**Tasks and exercises:**
1) Answer these questions using the reading list on sustainability in ICT below.
(a) Which organization issued "Guide to Greener Electronics 2017"?
(b) In what year was "Rebound effects and ICT : a review of the literature" published?
(c) According to the list, what did the efficiency gains across sectors not lead to?
2) Name every author credited on the publications in the reading list on sustainability in ICT below.

Please get in touch if you feel that something is missing. I do not claim that these resources are useful for everyone, or that they represent the the most influential works of sustainability research in ICT. Yet, it’s a collection of literature that helped me personally to find my way into this field, and I very much hope that it is useful for you.

Key Publications

Start Here

  • Cook, G., & Jardim, E. (2017). “Guide to Greener Electronics 2017.” Greenpeace. Retrieved from https://www.greenpeace.org/usa/reports/greener-electronics-2017/
    Why read it? The report gives a concise overview of the different facets of sustainability in the context of electronics products. A range of companies are ranked along a spectrum of criteria that you might not have thought of before.
  • Gossart, C. (2015). “Rebound effects and ICT : a review of the literature.” ICT innovations for sustainability, Advances in Intelligent Systems and Computing. Retrieved from https://doi.org/10.1007/978-3-319-09228-7_26
    Why read it? Across sectors and including ICT, we have witnessed important gains in materials and energy efficiency over the last years. Importantly, these gains did not lead to a global drop in resource usage or emissions, rather to the contrary, overall consumption is increasing. This paper discusses the “rebound effects” that lead to increased consumption when consumption becomes effectively cheaper.

**Dataset content:**
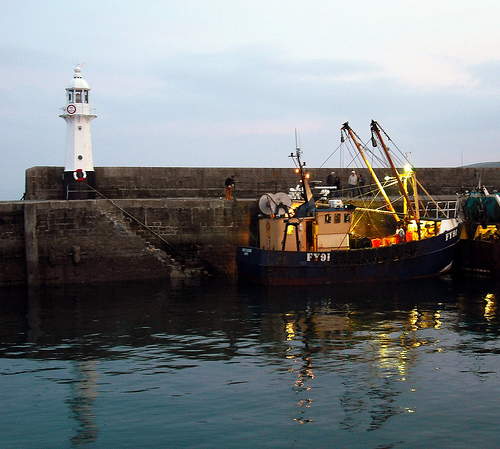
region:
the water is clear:
[224, 402, 253, 446]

**Task solutions:**
1)
(a) Greenpeace
(b) 2015
(c) A global drop in resource usage or emissions

2)
Cook, G.
Jardim, E.
Gossart, C.